What’s forming (impact)
- Economic. The activation contributed to the $389,316 in conference economic output, with over $5,000 spent in Skinner Street in under an hour. Relevant indicators include business cooperation – both between South Grafton businesses and between those businesses and the conference network – openness to micro enterprises, and connections with the regional economy. The JacaCard e-commerce system remains available to participating businesses, representing locally owned commercial infrastructure that did not exist before the intervention. Stability of property value is a live indicator: prices in South Grafton have risen notably in recent months. Whether this represents opportunity or the beginning of displacement pressures is a dynamic worth watching.

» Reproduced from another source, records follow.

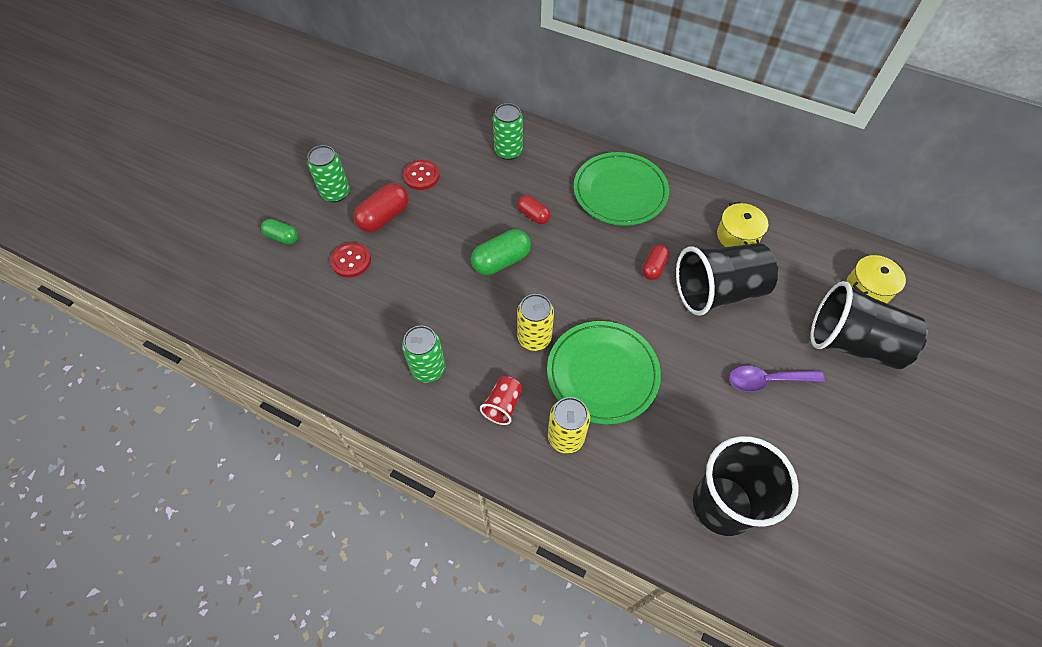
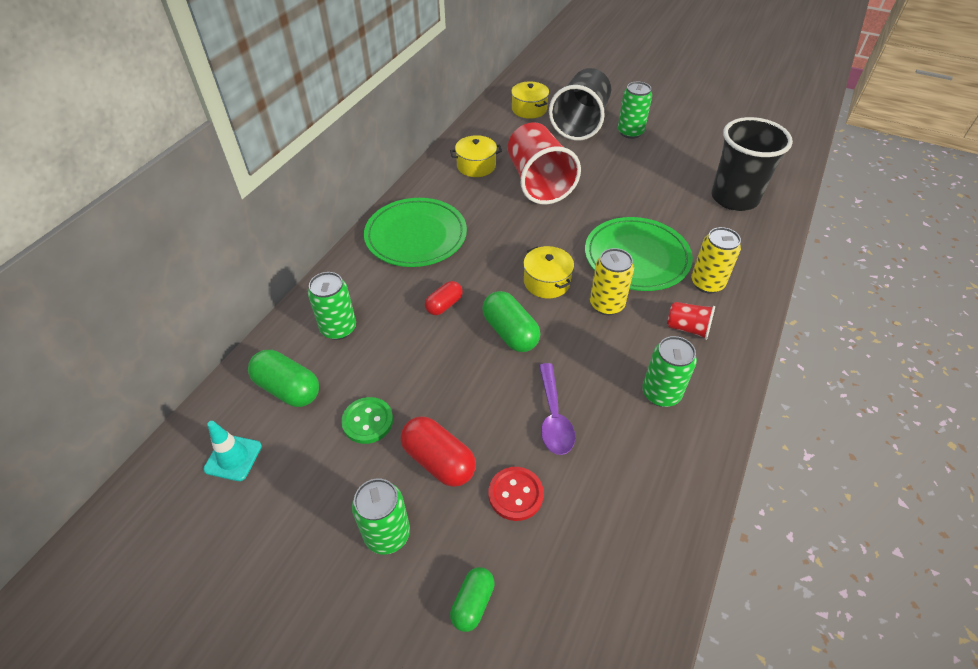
camera: 90 degrees left, 10 degrees down
red button [403,160,440,190] -> green button [341,397,393,444]
red capsule [642,245,669,280] -> none
black cup [676,243,778,316] -> red cup [508,122,581,204]
purple spoon [729,366,825,392] -> purple spoon moved to [539,363,575,455]
none -> turquoise traffic cone [203,421,262,481]
none -> green capsule [248,350,319,407]
none -> yellow pot [523,246,574,298]
none -> green can [618,82,652,139]

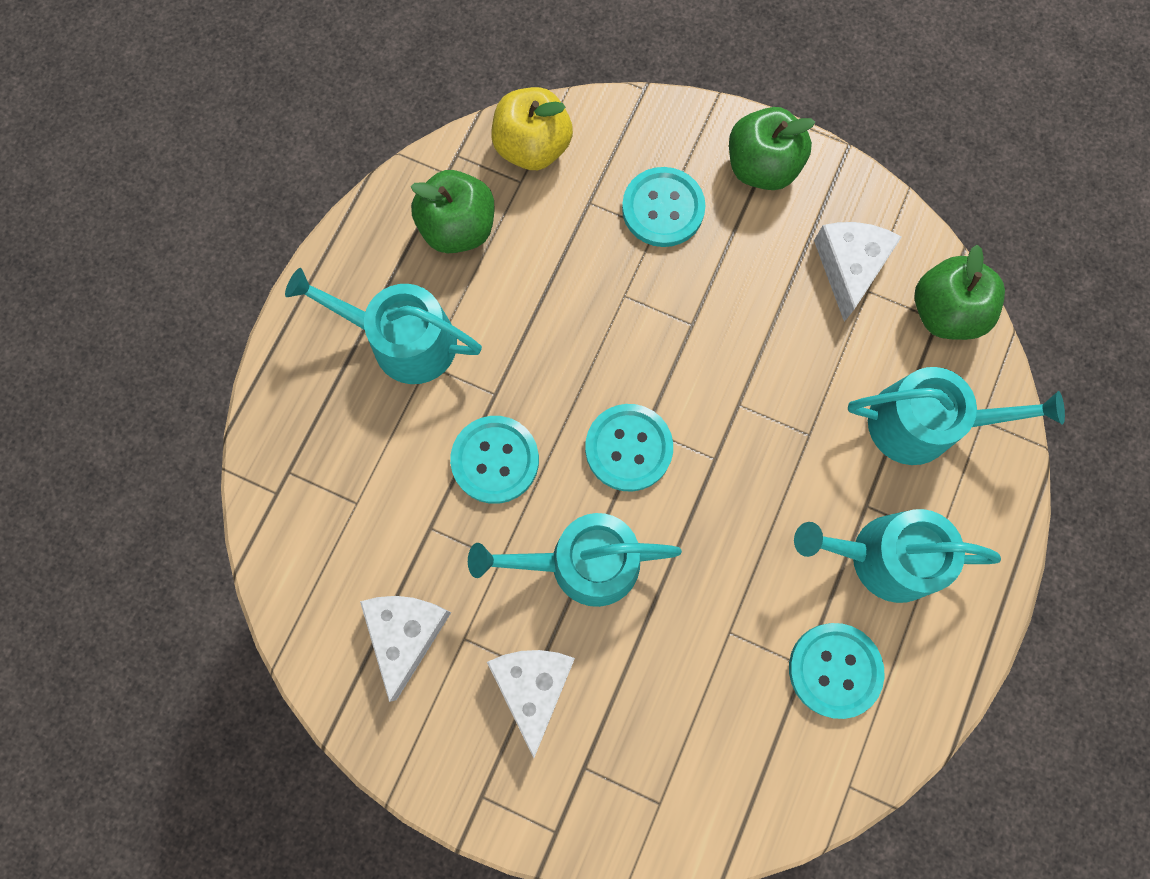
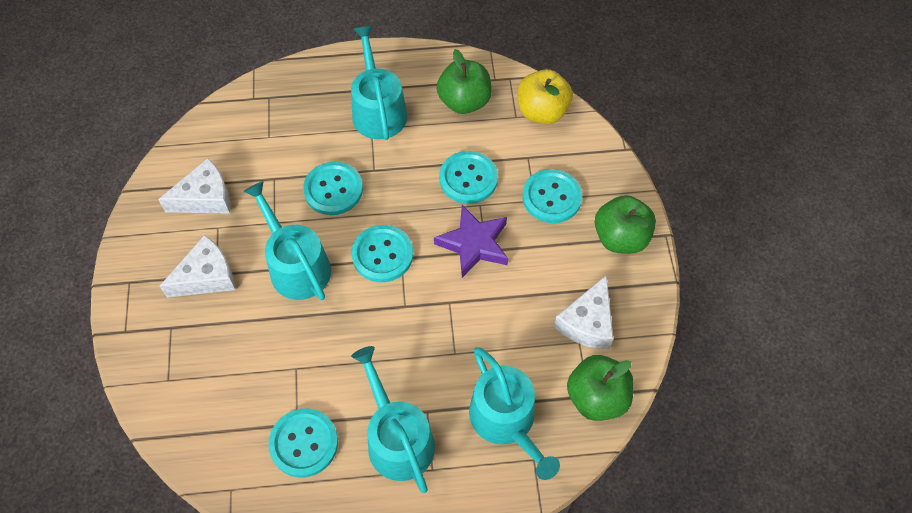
camera: 60 degrees right, 15 degrees down
white cheese [814,222,902,322] -> white cheese turned 135 degrees clockwise [554,275,613,349]
none -> purple star [434,205,508,278]
none -> turquoise button [439,151,498,204]

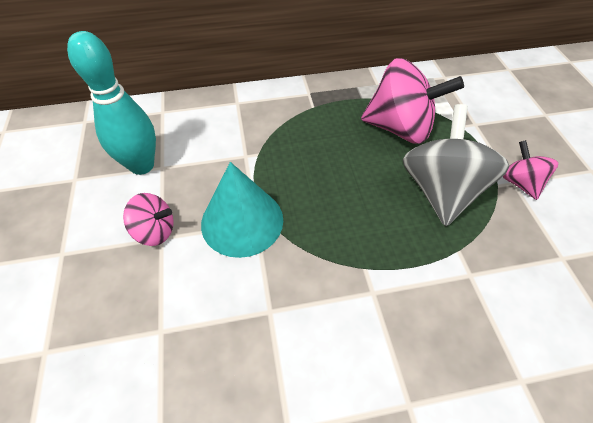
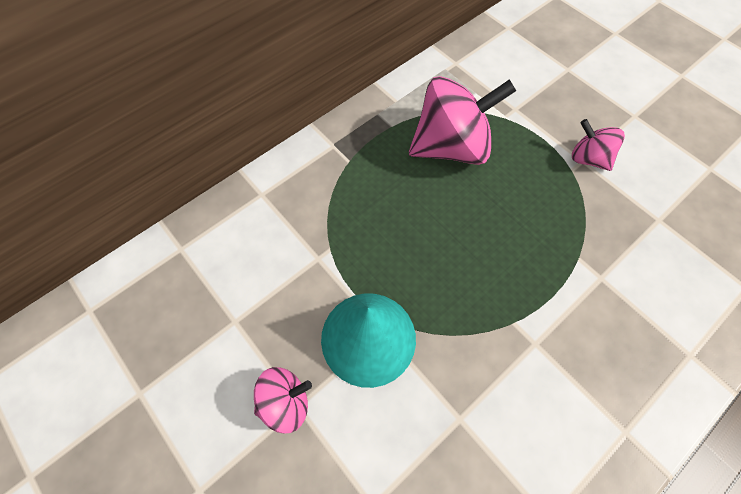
camera: 30 degrees left, 10 degrees up
turquoise bowling pin [67,31,156,175] -> none
grey spinning top [403,104,510,226] -> none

- Social. The activation strengthened place attachment and sense of community pride for South Grafton as distinct from and complementary to Grafton. Collective memories were formed through the shared experience of the conference lunch – one local cafe provider reflected after the event that they did not understand the theory but knew what it felt like and that it was different and good. Connectedness across community groups improved as the activation required coordination between the neighbourhood centre, local businesses, council, and the conference team. Volunteerism and civic engagement were visible in the community contribution to the event, including local musicians leading delegates across the bridge.
- Individual. Cafe operators and small business owners gained practical skills and confidence in high-volume service. This contributes to individual sustainability indicators including personal capacity, alignment of interests, and the confidence to take on future opportunities. For delegates, the experience contributed to the “felt sense” of readiness that several reported – an individual-level impact that is difficult to measure but widely observed.
- Institutional. The South Grafton Ex-Services Club hosted its first major conference, demonstrating its function as a regional venue – an indicator of multi-stakeholder planning and innovation in how existing institutions are used. Council is investing in streetscape improvements. The Neighbourhood Centre continues its main street activation work. These are not direct program outcomes, but the activation contributed to a context in which institutional investment in South Grafton is seen as viable. Knowledge transfer and best practice sharing occurred as national delegates experienced a model of conference-embedded community activation that several have discussed replicating.
- Infrastructure. The JacaCard e-commerce platform is a piece of digital infrastructure (ICT) that persists beyond the event. Multi-functionality of spaces was demonstrated as cafes, the Ex-Services Club, and streetscape all served conference functions beyond their usual purpose. Street connectivity – the bridge crossing from Grafton to South Grafton – was activated as a deliberate design feature rather than a barrier, reframing the physical infrastructure as a connector.
- Environmental. No direct environmental impact is expected from this initiative.